The Challenge
Sometimes, when collaborating on projects virtually, file storage becomes a problem. Professional studios can probably run highly performant SFTP servers or bucket storage systems, but when you’re working with other freelancers on tight budgets—who may not be as tech savvy—a 30 GB file starts becoming a big problem.
Free, Simple File Sends
Filemail.com is a really convenient web service that allows for sends of up to 50 GB at a time in their free tier. Receipients can either download files in the web browser or can torrent them for convenient pause/resumes.
Filemail is typically the service I’ve asked others to send me raw video files through.
And I always ask the files be zipped up first… why?
Repairing HTTP Header Corruption
One time, a person sent raw MTS (MPEG Transport Stream) video files from an AVCHD camera. I did ask them to zip it up first, but for whatever reason that was overlooked. “How bad could it be?” I thought. I’d already downloaded about 40 GB of footage!
I fired up Edit Ready to rewrap the MPEG-2 Transport Stream into a MOV container for editing. However, the conversion would keep failing after a certain point…
I reached out the main man of Divergent Media, Colin McFadden, and he replied back super promptly with the following:
At that point in the file where it fails, there’s a hunk of HTTP header, which definitely shouldn’t be in an MTS file.
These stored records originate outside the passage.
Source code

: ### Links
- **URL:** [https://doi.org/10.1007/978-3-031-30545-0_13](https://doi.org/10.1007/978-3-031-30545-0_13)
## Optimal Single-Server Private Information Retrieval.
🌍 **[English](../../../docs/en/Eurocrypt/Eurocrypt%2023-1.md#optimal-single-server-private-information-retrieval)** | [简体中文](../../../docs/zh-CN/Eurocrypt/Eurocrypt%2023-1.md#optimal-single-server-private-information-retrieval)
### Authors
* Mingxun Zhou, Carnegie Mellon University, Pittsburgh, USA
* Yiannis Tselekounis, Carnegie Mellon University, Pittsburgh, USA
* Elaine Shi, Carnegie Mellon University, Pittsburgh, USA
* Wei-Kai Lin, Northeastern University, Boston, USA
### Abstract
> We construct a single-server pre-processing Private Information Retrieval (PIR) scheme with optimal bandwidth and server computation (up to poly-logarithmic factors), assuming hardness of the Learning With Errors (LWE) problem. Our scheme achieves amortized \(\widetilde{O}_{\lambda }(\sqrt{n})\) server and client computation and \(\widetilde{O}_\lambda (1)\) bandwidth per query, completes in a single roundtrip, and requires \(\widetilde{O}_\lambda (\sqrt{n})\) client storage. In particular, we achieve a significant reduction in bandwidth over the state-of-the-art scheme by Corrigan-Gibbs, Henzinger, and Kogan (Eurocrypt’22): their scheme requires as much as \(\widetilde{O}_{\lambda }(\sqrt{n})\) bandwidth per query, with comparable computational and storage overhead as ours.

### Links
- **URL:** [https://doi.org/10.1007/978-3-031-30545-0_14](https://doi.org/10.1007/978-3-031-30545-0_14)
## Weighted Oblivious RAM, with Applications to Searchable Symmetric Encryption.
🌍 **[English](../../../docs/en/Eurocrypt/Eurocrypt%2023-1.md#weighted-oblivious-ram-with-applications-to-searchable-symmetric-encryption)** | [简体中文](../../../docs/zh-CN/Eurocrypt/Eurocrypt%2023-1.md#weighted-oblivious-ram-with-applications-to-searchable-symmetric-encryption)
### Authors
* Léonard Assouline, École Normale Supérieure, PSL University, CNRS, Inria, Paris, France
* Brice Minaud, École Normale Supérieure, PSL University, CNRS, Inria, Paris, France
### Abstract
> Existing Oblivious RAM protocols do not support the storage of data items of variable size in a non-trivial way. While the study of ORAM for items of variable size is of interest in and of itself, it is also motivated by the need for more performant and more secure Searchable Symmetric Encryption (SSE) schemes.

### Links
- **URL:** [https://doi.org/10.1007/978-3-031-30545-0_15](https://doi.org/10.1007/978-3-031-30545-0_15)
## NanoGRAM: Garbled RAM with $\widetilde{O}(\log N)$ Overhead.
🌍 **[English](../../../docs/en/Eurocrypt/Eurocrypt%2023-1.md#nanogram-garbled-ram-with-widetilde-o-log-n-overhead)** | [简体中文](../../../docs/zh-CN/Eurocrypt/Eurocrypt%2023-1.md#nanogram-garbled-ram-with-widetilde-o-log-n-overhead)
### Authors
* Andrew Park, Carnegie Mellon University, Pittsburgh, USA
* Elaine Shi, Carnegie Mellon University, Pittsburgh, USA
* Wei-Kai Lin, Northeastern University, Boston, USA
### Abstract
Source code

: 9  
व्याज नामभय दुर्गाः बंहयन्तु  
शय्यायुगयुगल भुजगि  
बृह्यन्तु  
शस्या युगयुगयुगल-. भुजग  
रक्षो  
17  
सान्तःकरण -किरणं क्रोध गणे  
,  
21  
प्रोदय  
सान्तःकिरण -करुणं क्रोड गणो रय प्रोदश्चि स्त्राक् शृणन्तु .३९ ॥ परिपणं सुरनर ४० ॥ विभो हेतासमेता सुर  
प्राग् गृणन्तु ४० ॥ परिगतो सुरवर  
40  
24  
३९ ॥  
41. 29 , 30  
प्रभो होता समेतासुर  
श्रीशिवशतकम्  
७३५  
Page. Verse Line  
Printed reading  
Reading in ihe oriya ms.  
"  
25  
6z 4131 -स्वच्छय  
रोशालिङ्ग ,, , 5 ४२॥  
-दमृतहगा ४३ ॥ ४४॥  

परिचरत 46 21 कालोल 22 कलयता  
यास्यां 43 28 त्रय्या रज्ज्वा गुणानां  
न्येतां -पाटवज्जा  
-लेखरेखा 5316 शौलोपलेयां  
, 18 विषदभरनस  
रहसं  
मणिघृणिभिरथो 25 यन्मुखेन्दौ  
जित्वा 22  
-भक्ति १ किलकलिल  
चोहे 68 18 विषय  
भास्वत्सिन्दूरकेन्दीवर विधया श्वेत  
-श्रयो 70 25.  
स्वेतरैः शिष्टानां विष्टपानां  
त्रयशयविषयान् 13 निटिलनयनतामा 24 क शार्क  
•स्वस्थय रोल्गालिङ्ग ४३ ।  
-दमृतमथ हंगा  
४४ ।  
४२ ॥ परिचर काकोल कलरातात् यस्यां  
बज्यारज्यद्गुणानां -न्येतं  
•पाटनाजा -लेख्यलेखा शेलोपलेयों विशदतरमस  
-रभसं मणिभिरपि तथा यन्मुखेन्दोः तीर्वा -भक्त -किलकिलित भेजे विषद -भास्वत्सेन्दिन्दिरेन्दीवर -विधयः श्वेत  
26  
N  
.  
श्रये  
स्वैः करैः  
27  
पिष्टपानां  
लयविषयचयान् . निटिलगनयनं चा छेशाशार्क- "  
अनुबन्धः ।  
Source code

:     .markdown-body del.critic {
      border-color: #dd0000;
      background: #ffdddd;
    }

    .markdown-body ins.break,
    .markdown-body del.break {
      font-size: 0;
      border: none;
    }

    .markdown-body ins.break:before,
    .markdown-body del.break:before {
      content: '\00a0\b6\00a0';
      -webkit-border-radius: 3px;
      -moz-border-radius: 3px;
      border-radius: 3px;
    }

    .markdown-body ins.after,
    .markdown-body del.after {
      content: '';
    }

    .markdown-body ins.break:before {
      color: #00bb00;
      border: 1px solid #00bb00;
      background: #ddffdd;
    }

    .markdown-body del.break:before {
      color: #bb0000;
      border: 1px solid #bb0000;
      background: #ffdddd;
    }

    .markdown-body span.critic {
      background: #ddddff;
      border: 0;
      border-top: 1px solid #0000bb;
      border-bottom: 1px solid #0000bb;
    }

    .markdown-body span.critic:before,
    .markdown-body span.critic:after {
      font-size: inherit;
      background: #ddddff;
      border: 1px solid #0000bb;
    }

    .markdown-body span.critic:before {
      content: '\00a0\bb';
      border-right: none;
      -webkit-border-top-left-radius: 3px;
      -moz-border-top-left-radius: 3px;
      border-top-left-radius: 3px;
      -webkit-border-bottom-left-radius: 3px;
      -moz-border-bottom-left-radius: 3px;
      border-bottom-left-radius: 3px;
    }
Seems like something went really wrong in however these were transferred.
Sure enough, there was some Content Disposition
HTTP headers slapped in between!
Deleting these with a hex editor and rewrapping the new file did the trick beautifully!
Interestingly (and this could very well be my own error) not all the headers were the same length: 444 bytes, 428 bytes, 456 bytes, and 453 bytes. Screenshots of the other three are below.
Always Zip
Take home lesson? Always ask files to be zipped before sending through web upload services. Compression isn’t important really—storage-only zips or tars would do just fine.
And to salvage footage, don’t be afraid to open a hex editor!